■ **Work instruction**: Transcribe exactly everything in the data below from the line containing "medium amount of" down to the line containing "(DAB (3,3'-diaminobenzidine)) staining", both lines included and nothing further.

■ **Information provided**:

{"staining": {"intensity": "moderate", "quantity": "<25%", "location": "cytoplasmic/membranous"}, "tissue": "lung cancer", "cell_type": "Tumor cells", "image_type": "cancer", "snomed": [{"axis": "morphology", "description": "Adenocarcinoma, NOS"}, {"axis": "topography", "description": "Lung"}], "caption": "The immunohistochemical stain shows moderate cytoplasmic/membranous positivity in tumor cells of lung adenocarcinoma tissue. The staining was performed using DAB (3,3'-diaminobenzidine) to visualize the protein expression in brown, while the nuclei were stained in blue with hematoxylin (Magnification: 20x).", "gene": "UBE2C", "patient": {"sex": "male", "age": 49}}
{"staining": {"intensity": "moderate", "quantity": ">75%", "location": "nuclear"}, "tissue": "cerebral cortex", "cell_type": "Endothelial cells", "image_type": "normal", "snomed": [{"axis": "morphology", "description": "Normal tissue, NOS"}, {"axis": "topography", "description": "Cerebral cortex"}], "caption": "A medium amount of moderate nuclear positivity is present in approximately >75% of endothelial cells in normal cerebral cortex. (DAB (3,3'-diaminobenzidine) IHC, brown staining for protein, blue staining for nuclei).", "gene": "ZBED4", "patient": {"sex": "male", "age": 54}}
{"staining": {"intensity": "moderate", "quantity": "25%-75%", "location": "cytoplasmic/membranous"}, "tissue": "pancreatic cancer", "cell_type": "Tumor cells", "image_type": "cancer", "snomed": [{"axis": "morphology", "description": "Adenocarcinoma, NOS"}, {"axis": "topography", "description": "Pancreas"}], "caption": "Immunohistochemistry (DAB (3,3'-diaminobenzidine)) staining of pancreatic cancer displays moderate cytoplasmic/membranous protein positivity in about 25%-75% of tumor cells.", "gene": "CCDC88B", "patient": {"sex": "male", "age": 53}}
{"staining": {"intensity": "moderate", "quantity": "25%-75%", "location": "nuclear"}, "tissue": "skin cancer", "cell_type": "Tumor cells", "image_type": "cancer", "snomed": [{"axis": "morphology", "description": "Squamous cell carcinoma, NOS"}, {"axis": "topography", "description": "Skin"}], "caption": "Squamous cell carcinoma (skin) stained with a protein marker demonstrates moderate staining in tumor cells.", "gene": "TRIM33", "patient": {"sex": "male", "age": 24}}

■ **Response**:
{"staining": {"intensity": "moderate", "quantity": ">75%", "location": "nuclear"}, "tissue": "cerebral cortex", "cell_type": "Endothelial cells", "image_type": "normal", "snomed": [{"axis": "morphology", "description": "Normal tissue, NOS"}, {"axis": "topography", "description": "Cerebral cortex"}], "caption": "A medium amount of moderate nuclear positivity is present in approximately >75% of endothelial cells in normal cerebral cortex. (DAB (3,3'-diaminobenzidine) IHC, brown staining for protein, blue staining for nuclei).", "gene": "ZBED4", "patient": {"sex": "male", "age": 54}}
{"staining": {"intensity": "moderate", "quantity": "25%-75%", "location": "cytoplasmic/membranous"}, "tissue": "pancreatic cancer", "cell_type": "Tumor cells", "image_type": "cancer", "snomed": [{"axis": "morphology", "description": "Adenocarcinoma, NOS"}, {"axis": "topography", "description": "Pancreas"}], "caption": "Immunohistochemistry (DAB (3,3'-diaminobenzidine)) staining of pancreatic cancer displays moderate cytoplasmic/membranous protein positivity in about 25%-75% of tumor cells.", "gene": "CCDC88B", "patient": {"sex": "male", "age": 53}}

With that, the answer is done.